Q: What we know of getting countries out of recession is that governments fraternise with the private sector. During the president’s visit to the US we were told that he was not favourably disposed that they were on the trip. Secondly, when you introduced the flexible exchange rate it was supposed to close the gap between the official and black market rates, but that is not happening yet.


That report was untrue. It is false that the president was unhappy with the private sector people who attended that event, albeit, as you used the word ‘uninvited’. It is untrue and I want to use this opportunity to correct the impression and to put it bluntly that Mr. President was cracking a joke and if you watch that video after he cracked that joke everybody laughed. Again I am aware that President Buhari has been meeting with private sector leaders to encourage them to work with government to get us out of this situation and that is being done. Only last week the economic management team met leaders of the private sector to talk about what role the private sector would play. On Monday, the day after tomorrow, the economic management team is going to meet with the private sector in Abuja. That is not a government that does not want to fraternize with the private sector.

Secondly, the flexible forex system is supposed to close the gap. But don’t forget that we are coming from a very wide gap situation. I am aware that there are two rates in the market. The CBN rate and the interbank rate.

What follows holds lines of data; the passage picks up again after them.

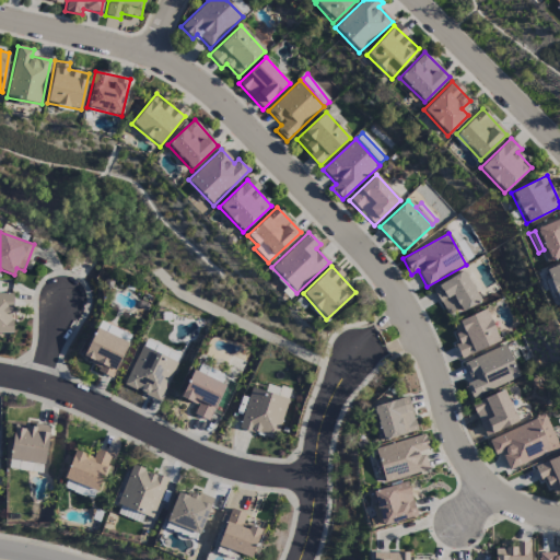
[(447,318),(480,303),(465,271),(432,287),(447,318)]
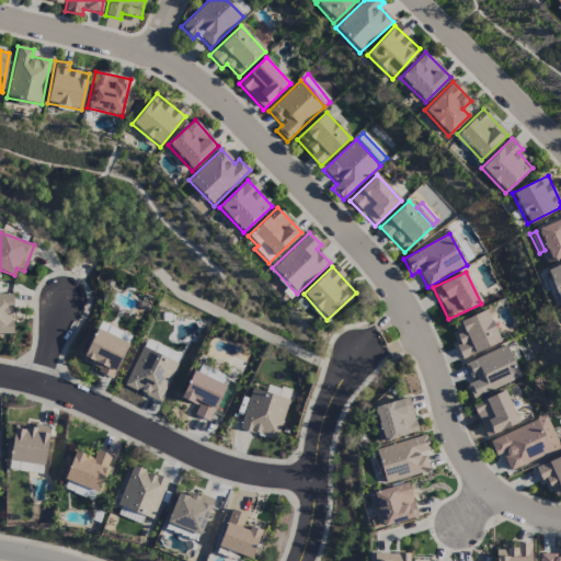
[(0,333),(12,334),(12,295),(0,294),(0,333)]
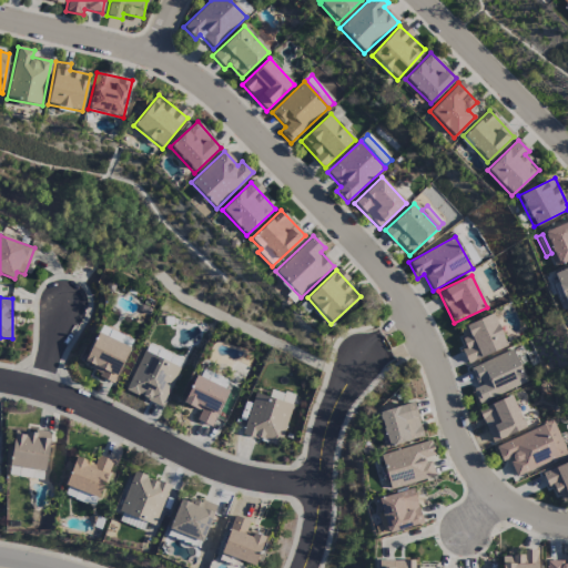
[(457,328),(465,348),(460,350),(467,364),(506,347),(493,314),(457,328)]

I am also aware that some people are operating in the parallel/free funds market, which by Nigeria’s foreign exchange laws is an illegal market. That market is very shallow and we often stress that the rate in that market should not be used as a barometer for determining the value of our currency. Now, talking about the interbank rate which today varies between 305 and the other rate at about 320, I am optimistic about it and I am saying this for the record that as more flows come in, the market rate will close. Again, on the parallel market, it is unfair to use the shallow market as a basis for determining the value of our currency. No one uses the Travelex rate at Heathrow to determine the exchange rate for the pound in the United Kingdom. So it is unfair to use that to determine the value of our currency. Those who are dealing in the market are doing so illegally. We should not be encouraging the tendencies of those people who are involved in capital flight, or those who want to conduct foreign exchange business without providing the necessary documentation.


Q: But Mr. Governor, that illegal market is the one that controls  the prices that you at CBN are trying to moderate.


And I repeat to you, sir. The monetary policy committee that has responsibility for looking at the exchange rate management will not look at this as the basis for determining the value of the naira.


Q: You said with respect to the recession that we have bottomed out. Now when do you think this recession will be over?


Let me repeat myself, we are already in the valley. The only direction is to go up the hill and the government is doing everything possible to ensure that we move up the hill. I am optimistic that based on the actions being taken by government, based on the pronouncements of President Buhari that we must think out of the box, the monetary and fiscal authorities are working together and I’m optimistic that the fourth quarter results will show evidence that we have started to move in the direction of the hill, and out of the recession. And I repeat, the worst is over. The Nigerian economy is on the path of recovery and growth. So please, if you are a bystander or sideliner you are losing. Join the train now before it leaves the station.